What she couldn't know then is that her son would have autism. So she started to wonder whether Donor X might carry a gene that could have contributed."

Hopefully Anonymous

Jim,
I agree with your last sentence, not your penultimate sentence. The question, in my opinion, is which maximizes my persistence odds more- cloning/breeding our best existential risk minimizers, or NOT doing so? I intuit that the former does so rather than the latter, but it's a question I'd like to see rigorously explored, rather than just ignored or dealt with in a flippant or cursorily dismissive manner (which I think is what you're doing).

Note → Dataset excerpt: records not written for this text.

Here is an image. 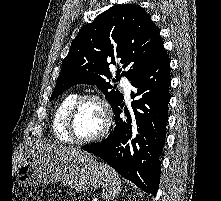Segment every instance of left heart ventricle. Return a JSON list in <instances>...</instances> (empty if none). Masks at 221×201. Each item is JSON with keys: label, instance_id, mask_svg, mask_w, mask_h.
Instances as JSON below:
<instances>
[{"label": "left heart ventricle", "instance_id": "b2bd125f", "mask_svg": "<svg viewBox=\"0 0 221 201\" xmlns=\"http://www.w3.org/2000/svg\"><path fill=\"white\" fill-rule=\"evenodd\" d=\"M104 126V112L100 104L90 100L78 110L73 130L76 137L87 139L97 135Z\"/></svg>", "mask_w": 221, "mask_h": 201}]
</instances>
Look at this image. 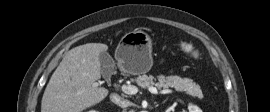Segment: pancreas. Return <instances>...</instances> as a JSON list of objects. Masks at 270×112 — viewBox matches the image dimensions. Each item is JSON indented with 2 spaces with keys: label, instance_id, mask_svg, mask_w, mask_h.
Returning a JSON list of instances; mask_svg holds the SVG:
<instances>
[{
  "label": "pancreas",
  "instance_id": "1",
  "mask_svg": "<svg viewBox=\"0 0 270 112\" xmlns=\"http://www.w3.org/2000/svg\"><path fill=\"white\" fill-rule=\"evenodd\" d=\"M136 83L143 87H157L158 89L174 88L178 91H185L187 94L197 97L199 99L203 98V93L195 82L189 78H181L177 75L162 76L159 81L156 82V78L152 75H140L136 78Z\"/></svg>",
  "mask_w": 270,
  "mask_h": 112
}]
</instances>
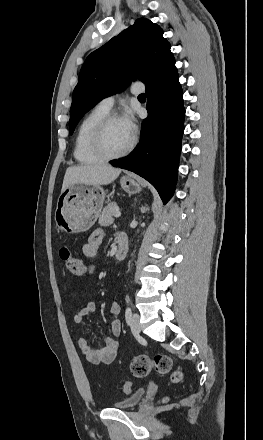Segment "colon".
Here are the masks:
<instances>
[{"label": "colon", "instance_id": "obj_1", "mask_svg": "<svg viewBox=\"0 0 263 440\" xmlns=\"http://www.w3.org/2000/svg\"><path fill=\"white\" fill-rule=\"evenodd\" d=\"M59 256L63 263L64 268L69 273L75 276H83L86 273V267L83 262L77 258L72 250L66 246H63L59 250ZM131 372L135 377H144L148 375L152 370L167 374L171 373V379L173 382H178L182 378V373L179 370H173L172 361L166 354H156L153 357L147 355H138L131 362ZM132 390V383L126 381L122 385V391L124 393H130Z\"/></svg>", "mask_w": 263, "mask_h": 440}]
</instances>
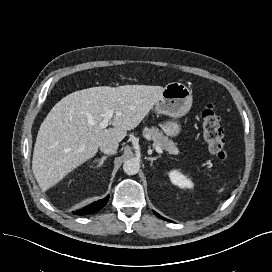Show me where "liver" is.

As you'll see in this link, I have a proposed incentive mechanism:

http://hopeanon.typepad.com/my_weblog/2008/03/my-post-on-dysg.html

but there's risk in everything and I acknowledge that. I don't think the answer is "there's a risk that making thousands of clones/offsprings of the best existential risk minimizers could harm us, therefore we shouldn't do it", but rather "we should weigh adverse outcome probabilityies from doing so vs. the adverse outcome probabilities from NOT doing so".

Sister Y, cloning isn't necessary to this proposal. Breeding/ in vitro w/ surrogate pregnancy works too.

The concerns you raise are real (for example, the donor x story) but once again, I think they should be weighed against the adverse outcome probabilities of NOT trying to quickly make many clone/bred offsprings of our best existential risk minimizers.

Thomas Themel

I think you want to elaborate a bit before this can turn into a serious discussion.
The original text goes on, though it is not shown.